The Society supports the deregulation of the Australian Industrial Relations System, including the abolition of the award system, the widespread use of individual employment contracts and the lowering of minimum wages. The Society only believes in limited labour market regulation, as it believes that excessive minimum wages[7] and job security lead to higher unemployment and lower productivity. Since its inception, the Society has advocated what it views as reform of the labour market in order to ensure what it views as Australia's international competitiveness and prosperity.
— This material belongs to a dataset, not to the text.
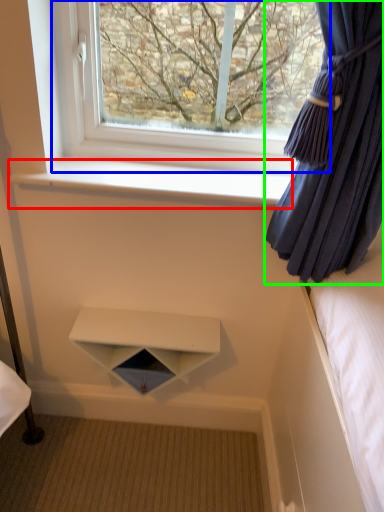
Question: Considering the real-world distances, which object is closest to window sill (highlighted by a red box)? window (highlighted by a blue box) or curtain (highlighted by a green box).

Choices:
 (A) window
 (B) curtain

Answer: (A)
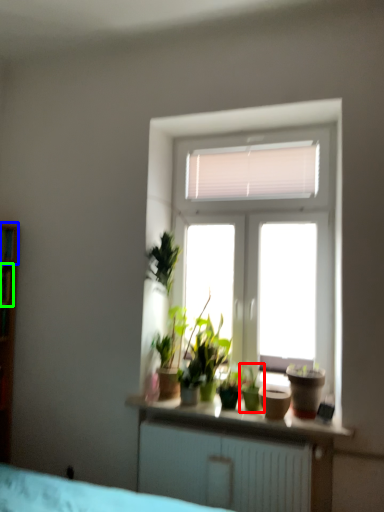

On its website, the Society lists its aims and objectives:

  1. To promote discussion about the operation of industrial relations in Australia including the system of determining wages and other conditions of employment.
  2. To promote the rule of law with respect to employers and employee organisations alike.
  3. To promote reform of the current wage-fixing system.
  4. To support the necessity for labour relations to be conducted in such a way as to promote economic development in Australia.

Politics

The Society has strong ties with the Liberal Party of Australia. For example, former Federal Treasurer Peter Costello was one of the society's founding members.

In 1986, then Prime Minister and former president of the Australian Council of Trade Unions, Bob Hawke, branded the Society as a group of "political troglodytes and economic lunatics".[8]

Former Federal Finance Minister Nick Minchin caused controversy in early 2006 in a speech at a Society function where he told the audience that the coalition "knew its reform to WorkChoices were not popular but the process of change must continue",[9] and that "there is still a long way to go... awards, the IR commission, all the rest of it..."[10] The Australian Labor Party has stated that "We know the HR Nicholls society supports the abolition of awards, supports the abolition of the minimum wage, supports the abolition of the independent umpire, the Industrial Relations Commission".[11]

In 2007, the Society criticised the WorkChoices legislation for creating even more regulation. The Society, which in fact supports deregulation of the labour market to the extent that employers and employees simply form contracts with each other and then deal with any disputes via the courts, admonished the WorkChoices model particularly for its length and the amount of red tape, claiming it was "all about regulation" and comparing it to the "old Soviet system of command and control", as well as on federalist grounds saying "This attempt on his part to diminish the role of the states, to concentrate all power in Canberra, is very much to Australia's detriment".[12] Society President Ray Evans stated that in creating WorkChoices "John Howard has assumed an omnipotence that Labor will inherit and to which no mortal should aspire. It will end in tears."[13] Des Moore stated on behalf of the Society that "The HR Nicholls Society is very disappointed with the work choices changes."[14]